SIQ-1-35B beats Qwen-350B with PPO-trained 35B fine-tune
AlexWortega released SIQ-1-35B, a PPO-trained Qwen-35B fine-tune that outperforms models 10× its size on parameter-golf benchmarks and generates research ideas comparable to Claude Opus.
SIQ-1-35B is a 35-billion-parameter fine-tune of Qwen-35B A3, trained with proximal policy optimization (PPO) and released this week on HuggingFace. The model outperforms GLM-5.2 and Qwen-350B on Karpathy's AutoResearch parameter-golf benchmark—a test that measures reasoning capability while minimizing parameter count. The developer reports this is the first PPO training run they've observed that delivered consistent improvements, attributed to a verifiable reward model rather than human preference signals.
On an internal "bullshit benchmark" used to measure output quality under adversarial prompting, SIQ-1-35B scores higher than NEX and GPT-5.5. The model also generates research ideas comparable in quality to Anthropic's Claude Opus, a closed frontier model typically reserved for complex reasoning tasks.

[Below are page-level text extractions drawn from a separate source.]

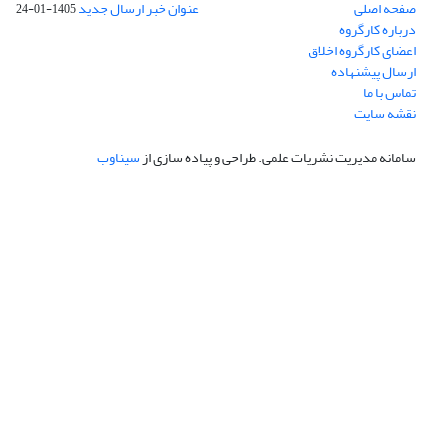
صفحه اصلی
عنوان خبر ارسال جدید
1405-01-24
درباره کارگروه
اعضای کارگروه اخلاق
ارسال پیشنهاده
تماس با ما
نقشه سایت
سامانه مدیریت نشریات علمی.
طراحی و پیاده سازی از
سیناوب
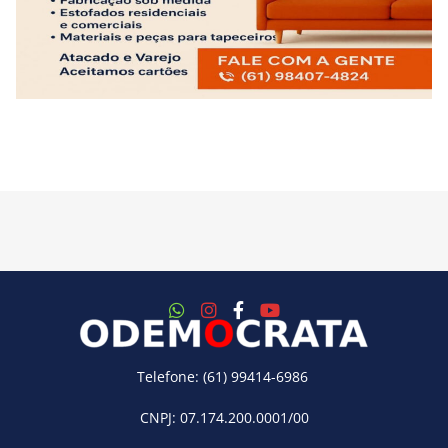
Telefone: (61) 99414-6986
CNPJ: 07.174.200.0001/00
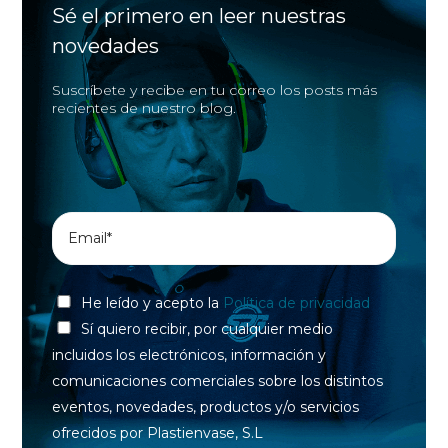
Sé el primero en leer nuestras
novedades
Suscríbete y recibe en tu correo los posts más
recientes de nuestro blog.
He leído y acepto la
Política de privacidad
Sí quiero recibir, por cualquier medio
incluidos los electrónicos, información y
comunicaciones comerciales sobre los distintos
eventos, novedades, productos y/o servicios
ofrecidos por Plastienvase, S.L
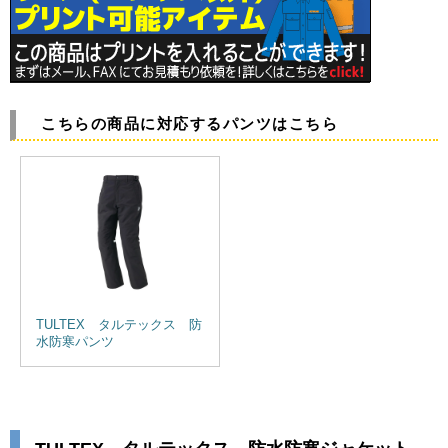
こちらの商品に対応するパンツはこちら
TULTEX タルテックス 防
水防寒パンツ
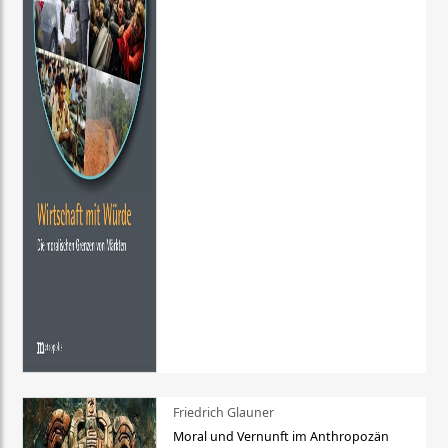
Friedrich Glauner
Moral und Vernunft im Anthropozän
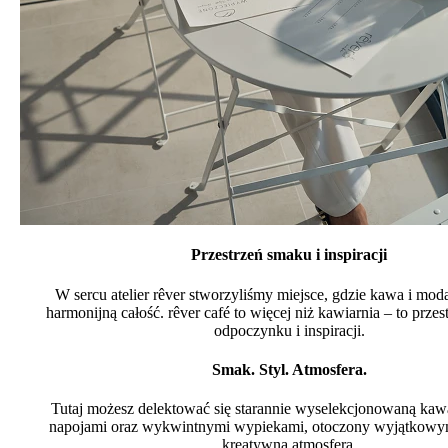
Przestrzeń smaku i inspiracji
W sercu atelier rêver stworzyliśmy miejsce, gdzie kawa i moda
harmonijną całość. rêver café to więcej niż kawiarnia – to przes
odpoczynku i inspiracji.
Smak. Styl. Atmosfera.
Tutaj możesz delektować się starannie wyselekcjonowaną kawą
napojami oraz wykwintnymi wypiekami, otoczony wyjątkowy
kreatywną atmosferą.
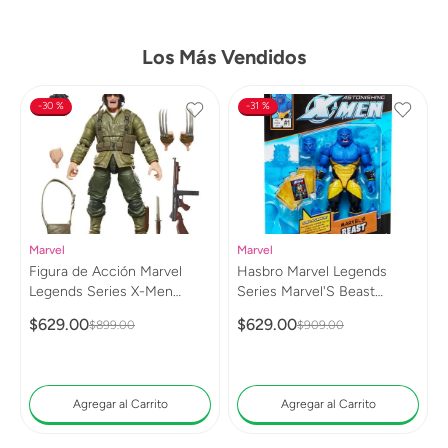
Los Más Vendidos
30 %
31 %
Marvel
Marvel
Figura de Acción Marvel
Hasbro Marvel Legends
Legends Series X-Men
Series Marvel'S Beast
Wolverine (WWII Logan)
G0813
$
629
.
00
$
629
.
00
$
899
.
00
$
909
.
00
G0820
Agregar al Carrito
Agregar al Carrito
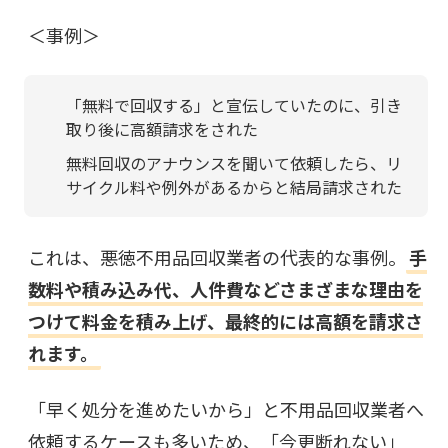
＜事例＞
「無料で回収する」と宣伝していたのに、引き
取り後に高額請求をされた
無料回収のアナウンスを聞いて依頼したら、リ
サイクル料や例外があるからと結局請求された
これは、悪徳不用品回収業者の代表的な事例。
手
数料や積み込み代、人件費などさまざまな理由を
つけて料金を積み上げ、最終的には高額を請求さ
れます。
「早く処分を進めたいから」と不用品回収業者へ
依頼するケースも多いため、「今更断れない」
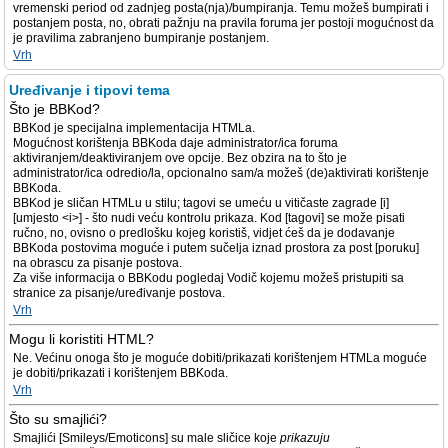
vremenski period od zadnjeg posta(nja)/bumpiranja. Temu možeš bumpirati i
postanjem posta, no, obrati pažnju na pravila foruma jer postoji mogućnost da
je pravilima zabranjeno bumpiranje postanjem.
Vrh
Uređivanje i tipovi tema
Što je BBKod?
BBKod je specijalna implementacija HTMLa.
Mogućnost korištenja BBKoda daje administrator/ica foruma
aktiviranjem/deaktiviranjem ove opcije. Bez obzira na to što je
administrator/ica odredio/la, opcionalno sam/a možeš (de)aktivirati korištenje
BBKoda.
BBKod je sličan HTMLu u stilu; tagovi se umeću u vitičaste zagrade [i]
[umjesto <i>] - što nudi veću kontrolu prikaza. Kod [tagovi] se može pisati
ručno, no, ovisno o predlošku kojeg koristiš, vidjet ćeš da je dodavanje
BBKoda postovima moguće i putem sučelja iznad prostora za post [poruku]
na obrascu za pisanje postova.
Za više informacija o BBKodu pogledaj Vodič kojemu možeš pristupiti sa
stranice za pisanje/uređivanje postova.
Vrh
Mogu li koristiti HTML?
Ne. Većinu onoga što je moguće dobiti/prikazati korištenjem HTMLa moguće
je dobiti/prikazati i korištenjem BBKoda.
Vrh
Što su smajlići?
Smajlići [Smileys/Emoticons] su male sličice koje
prikazuju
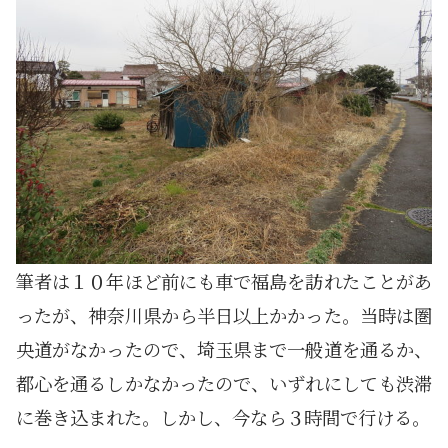
筆者は１０年ほど前にも車で福島を訪れたことがあ
ったが、神奈川県から半日以上かかった。当時は圏
央道がなかったので、埼玉県まで一般道を通るか、
都心を通るしかなかったので、いずれにしても渋滞
に巻き込まれた。しかし、今なら３時間で行ける。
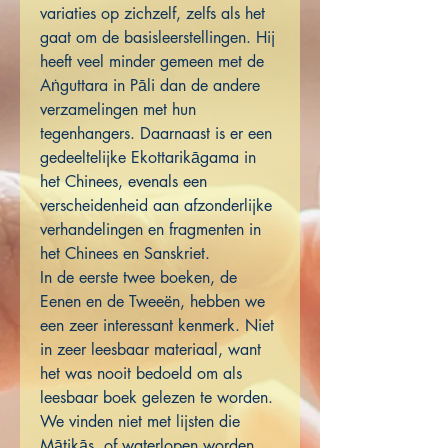
variaties op zichzelf, zelfs als het
gaat om de basisleerstellingen. Hij
heeft veel minder gemeen met de
Aṅguttara in Pāli dan de andere
verzamelingen met hun
tegenhangers. Daarnaast is er een
gedeeltelijke Ekottarikāgama in
het Chinees, evenals een
verscheidenheid aan afzonderlijke
verhandelingen en fragmenten in
het Chinees en Sanskriet.
In de eerste twee boeken, de
Eenen en de Tweeën, hebben we
een zeer interessant kenmerk. Niet
in zeer leesbaar materiaal, want
het was nooit bedoeld om als
leesbaar boek gelezen te worden.
We vinden niet met lijsten die
Mātikās, of waterlopen worden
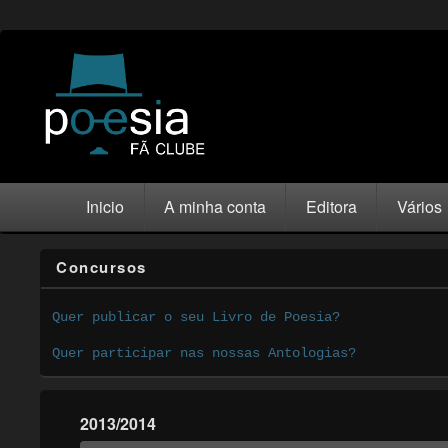
Inicio
A minha conta
Editora
Vários
Concursos
Quer publicar o seu Livro de Poesia?
Quer participar nas nossas Antologias?
2013/2014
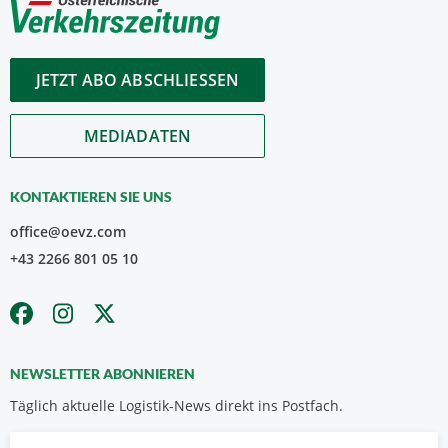
JETZT ABO ABSCHLIESSEN
MEDIADATEN
KONTAKTIEREN SIE UNS
office@oevz.com
+43 2266 801 05 10
NEWSLETTER ABONNIEREN
Täglich aktuelle Logistik-News direkt ins Postfach.
Vorname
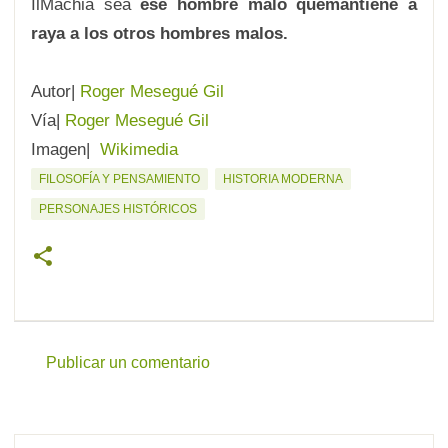
IlMachia sea
ese hombre malo que
mantiene a
raya a los otros hombres malos.
Autor|
Roger Mesegué Gil
Vía|
Roger Mesegué Gil
Imagen|
Wikimedia
FILOSOFÍA Y PENSAMIENTO
HISTORIA MODERNA
PERSONAJES HISTÓRICOS
Publicar un comentario
C
o
m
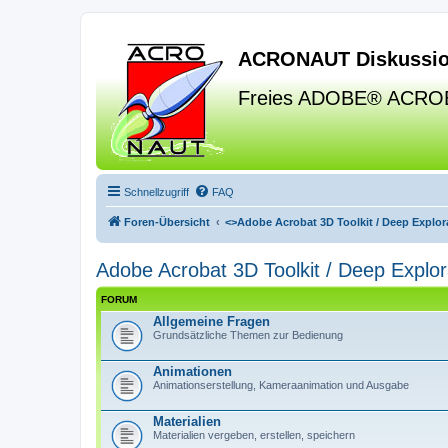
ACRONAUT Diskussio
Freies ADOBE® ACRO
Schnellzugriff
FAQ
Foren-Übersicht
<>
Adobe Acrobat 3D Toolkit / Deep Explora
Adobe Acrobat 3D Toolkit / Deep Explor
FORUM
Allgemeine Fragen
Grundsätzliche Themen zur Bedienung
Animationen
Animationserstellung, Kameraanimation und Ausgabe
Materialien
Materialien vergeben, erstellen, speichern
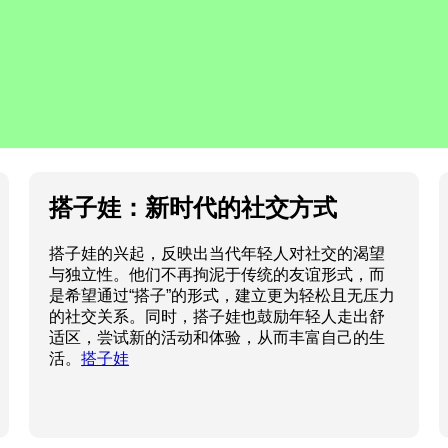
搭子娃：新时代的社交方式
搭子娃的兴起，反映出当代年轻人对社交的渴望
与独立性。他们不再拘泥于传统的友谊形式，而
是希望通过“搭子”的形式，建立更为轻松且无压力
的社交关系。同时，搭子娃也鼓励年轻人走出舒
适区，尝试新的活动和体验，从而丰富自己的生
活。
搭子娃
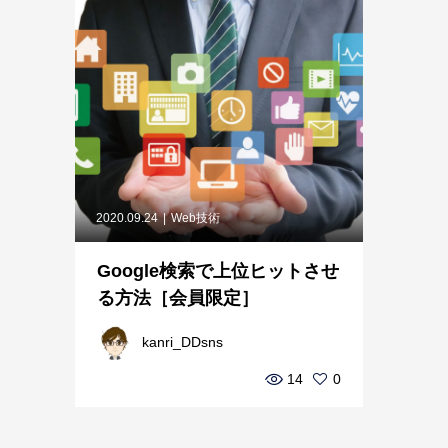
2020.09.24
Web技術
Google検索で上位ヒットさせ
る方法［会員限定］
kanri_DDsns
14
0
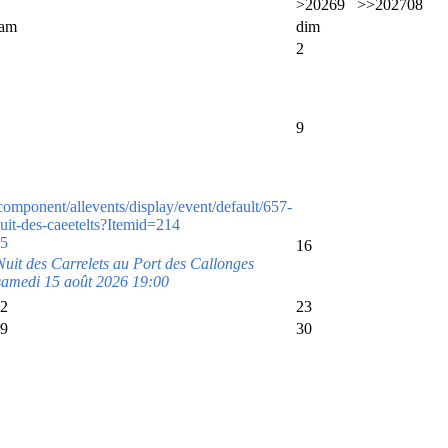
>
2026
9
>>
2027
08
sam
dim
2
9
component/allevents/display/event/default/657-
uit-des-caeetelts?Itemid=214
5
16
Nuit des Carrelets au Port des Callonges
samedi 15 août 2026 19:00
2
23
9
30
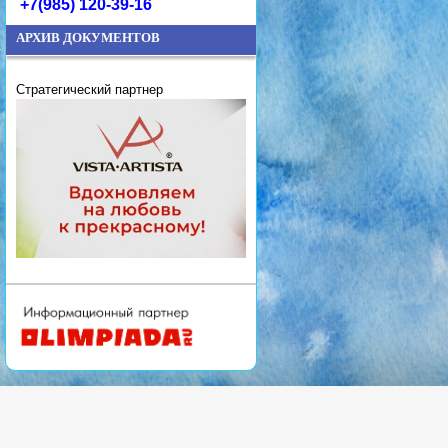
+7(985) 120-39-16
АРХИВ ДОКУМЕНТОВ
Стратегический партнер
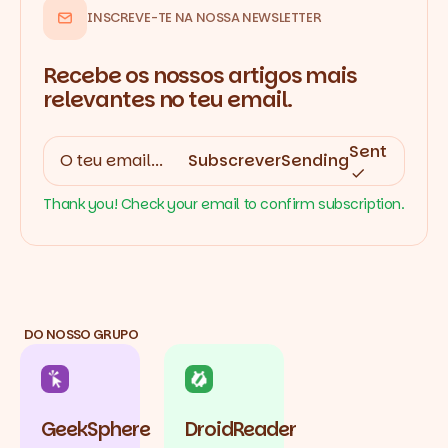
INSCREVE-TE NA NOSSA NEWSLETTER
Recebe os nossos artigos mais
relevantes no teu email.
Sent
Subscrever
Sending
Thank you! Check your email to confirm subscription.
DO NOSSO GRUPO
GeekSphere
DroidReader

Weights are available in both full precision and GGUF quantized formats on HuggingFace. A free demo runs on HuggingFace Spaces with ZeroGPU backend, allowing users to test the model without API costs or local setup.
What stands out
- 01PPO training that actually works. The developer emphasizes this is the first PPO run they've seen produce consistent improvements with a verifiable reward model rather than human preference signals.
- 02Beats models 10× its size. SIQ-1-35B outperforms Qwen-350B (a 350-billion-parameter model) and GLM-5.2 on parameter-golf tasks, where the goal is to maximize capability while minimizing parameter count.
- 03Opus-class idea generation. The model reportedly generates research ideas similar in quality to Anthropic's Claude Opus, a closed frontier model typically used for complex reasoning tasks.
- 04Open weights and GGUF quantizations. Full weights and GGUF formats are available on HuggingFace, making the model accessible for local inference on consumer hardware.